#### Task instructions:
A verbatim copy of all the data is required, minus any images.

#### Data shown:
————

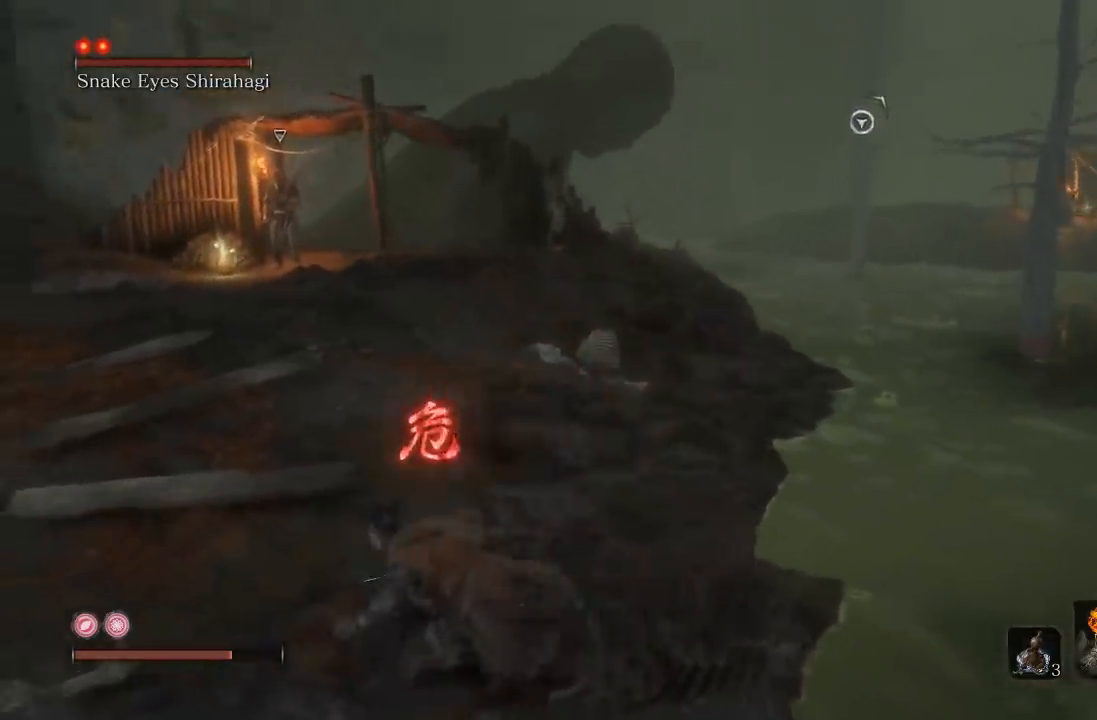
{"buttons": ["B"], "left_stick": "up-left", "right_stick": "center", "button_events": []}
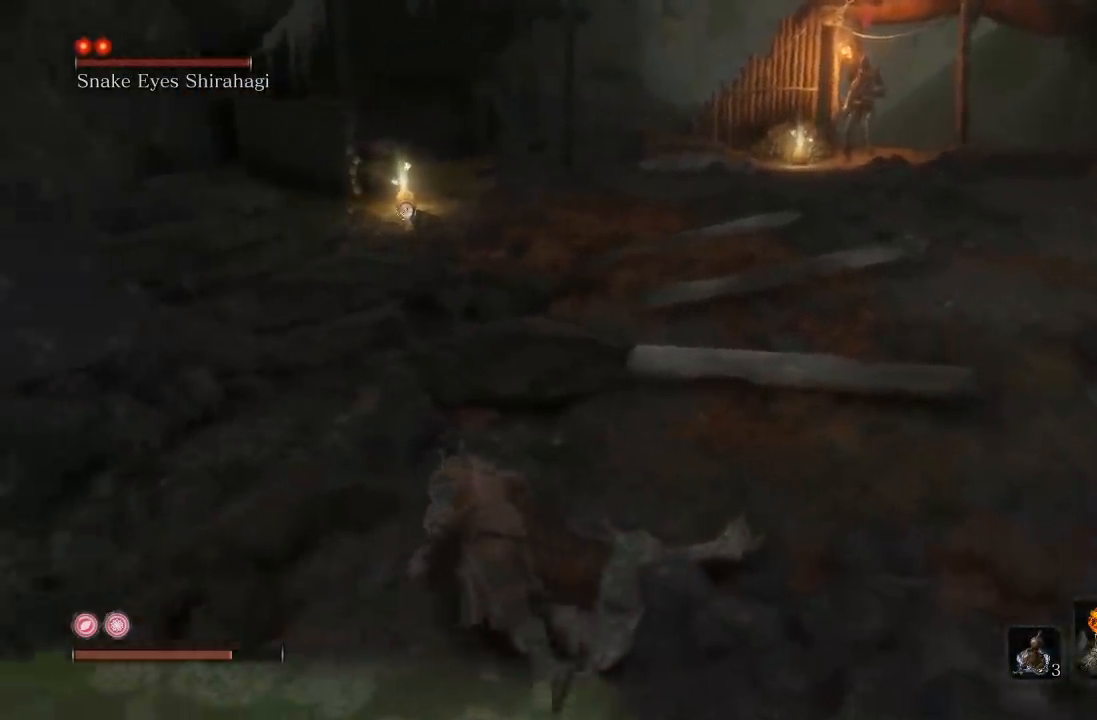
{"buttons": ["B"], "left_stick": "up-left", "right_stick": "right", "button_events": []}
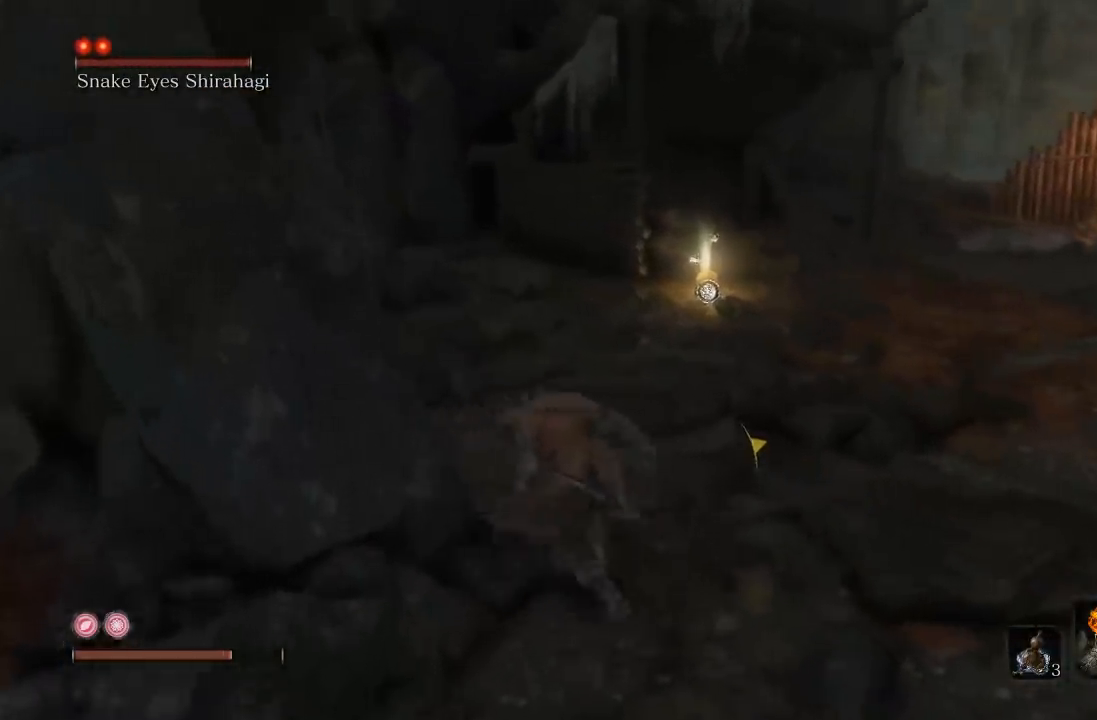
{"buttons": ["B"], "left_stick": "up", "right_stick": "right", "button_events": []}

————

#### Exercise result:
{"buttons": ["B"], "left_stick": "up-left", "right_stick": "center", "button_events": []}
{"buttons": ["B"], "left_stick": "up-left", "right_stick": "right", "button_events": []}
{"buttons": ["B"], "left_stick": "up", "right_stick": "right", "button_events": []}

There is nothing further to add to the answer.